# Consegna A:
Nel testo su Isidoro, attraverso che cosa si poteva effettuare la ricerca della verità secondo l'autore?
# Consegna B:
Prosegui il testo su Isidoro a partire dall'ultima frase riportata.

# Blocco di testo:
--------------------
Ricordiamo, infine, che Isidoro lavorava alle schedula, ovvero le schede.

L’intento dell’autore e delle sue opere è la ricerca della verità che, secondo lui, si poteva effettuare attraverso l’origine delle parole. In sintesi, l’origine delle parole fa conoscere la cosa. Attraverso le cose e i loro nomi conosciamo la verità.

Isidoro scrive anche: De differntie verborum (differenza dei nomi con significati) e Lamentatio anime peccatricis (opera di tipo linguistico, dove si scelgono delle parole relative alla penitenza dell’anima per trovarne le etimologie, questa opera, per certi versi somiglia alle Confessioni di Agostino ma per altri versi è molto diversa).
--------------------
# Estratti delle voci:
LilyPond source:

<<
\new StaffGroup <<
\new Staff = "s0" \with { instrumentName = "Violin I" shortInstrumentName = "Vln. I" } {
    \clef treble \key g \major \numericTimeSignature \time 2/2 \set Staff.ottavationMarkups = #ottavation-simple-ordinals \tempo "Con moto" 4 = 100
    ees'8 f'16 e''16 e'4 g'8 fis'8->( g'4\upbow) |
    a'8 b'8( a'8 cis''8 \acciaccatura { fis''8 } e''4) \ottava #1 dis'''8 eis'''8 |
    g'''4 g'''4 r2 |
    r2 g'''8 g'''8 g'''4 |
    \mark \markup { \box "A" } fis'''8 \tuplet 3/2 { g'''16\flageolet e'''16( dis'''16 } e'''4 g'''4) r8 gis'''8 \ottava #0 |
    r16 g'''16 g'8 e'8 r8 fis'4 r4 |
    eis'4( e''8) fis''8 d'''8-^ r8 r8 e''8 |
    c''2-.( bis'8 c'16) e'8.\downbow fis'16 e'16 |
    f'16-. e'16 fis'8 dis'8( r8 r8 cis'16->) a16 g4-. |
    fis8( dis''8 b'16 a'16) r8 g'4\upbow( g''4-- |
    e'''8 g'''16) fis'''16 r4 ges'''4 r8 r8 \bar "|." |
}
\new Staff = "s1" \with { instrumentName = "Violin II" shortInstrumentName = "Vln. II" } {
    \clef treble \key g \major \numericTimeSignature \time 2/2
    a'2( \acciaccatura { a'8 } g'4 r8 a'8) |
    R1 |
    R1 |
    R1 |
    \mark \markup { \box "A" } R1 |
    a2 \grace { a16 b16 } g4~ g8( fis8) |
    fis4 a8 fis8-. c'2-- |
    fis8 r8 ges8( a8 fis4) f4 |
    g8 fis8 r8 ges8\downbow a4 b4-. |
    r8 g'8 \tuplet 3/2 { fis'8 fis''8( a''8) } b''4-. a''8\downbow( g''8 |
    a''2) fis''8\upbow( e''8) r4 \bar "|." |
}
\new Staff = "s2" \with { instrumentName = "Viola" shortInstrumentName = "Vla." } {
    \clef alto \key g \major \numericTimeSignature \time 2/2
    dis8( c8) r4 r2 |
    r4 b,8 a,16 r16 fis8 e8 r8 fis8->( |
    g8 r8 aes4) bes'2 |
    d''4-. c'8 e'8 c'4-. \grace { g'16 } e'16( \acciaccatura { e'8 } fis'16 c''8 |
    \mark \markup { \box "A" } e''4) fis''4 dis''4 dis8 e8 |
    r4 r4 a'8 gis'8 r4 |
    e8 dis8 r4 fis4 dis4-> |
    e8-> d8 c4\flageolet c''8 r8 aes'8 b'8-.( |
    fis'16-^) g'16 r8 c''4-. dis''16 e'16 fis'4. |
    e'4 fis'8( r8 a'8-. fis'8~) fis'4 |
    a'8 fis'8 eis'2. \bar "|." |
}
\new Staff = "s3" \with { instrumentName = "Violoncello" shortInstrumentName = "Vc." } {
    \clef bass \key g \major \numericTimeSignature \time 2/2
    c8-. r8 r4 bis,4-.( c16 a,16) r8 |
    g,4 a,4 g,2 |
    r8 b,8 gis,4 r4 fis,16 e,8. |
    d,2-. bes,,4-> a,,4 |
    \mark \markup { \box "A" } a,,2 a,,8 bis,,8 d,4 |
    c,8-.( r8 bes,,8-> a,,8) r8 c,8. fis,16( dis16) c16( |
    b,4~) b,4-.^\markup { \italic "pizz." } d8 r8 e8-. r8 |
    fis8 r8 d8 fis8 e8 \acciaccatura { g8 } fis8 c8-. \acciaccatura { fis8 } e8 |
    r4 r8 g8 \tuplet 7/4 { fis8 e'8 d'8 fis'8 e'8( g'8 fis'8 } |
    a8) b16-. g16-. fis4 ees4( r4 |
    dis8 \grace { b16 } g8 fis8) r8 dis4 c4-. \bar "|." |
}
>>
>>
--------------------
# Spazio risposta A:
Attraverso l'origine delle parole.

# Spazio risposta B:
Tra gli enciclopedisti del Medioevo si cita Rabano Mauro in De rerum naturis: composta in ventidue libri tra l'842 d.C. e l'846 d.C. e dedicata prima ad Aimone, vescovo di Halberstadt, e successivamente a Ludovico il Germanico.

L'opera si configura come un rifacimento delle Etymologiae di Isidoro di Siviglia, che Rabano riscrive con pochi tagli e molte aggiunte tratte da passi della Bibbia o dei Padri: quando è possibile, viene individuato per ogni lemma delle Etymologiae un corrispondente passo biblico e ne viene fornita l'interpretazione secondo la consueta prassi esegetica, mentre sono eliminate molte delle citazioni dai classici presenti in Isidoro e le voci che non avevano riscontro nella Bibbia.

Di fatto, Rabano realizza una sorta di “dizionario biblico”, in cui il testo di Isidoro è lo spunto (così come i versetti biblici lo sono nei commentari) per iniziare una trattazione che mira a penetrare nel suo significato più profondo il testo sacro, chiarendo il significato morale o tipologico che ogni termine assume nel contesto scritturale.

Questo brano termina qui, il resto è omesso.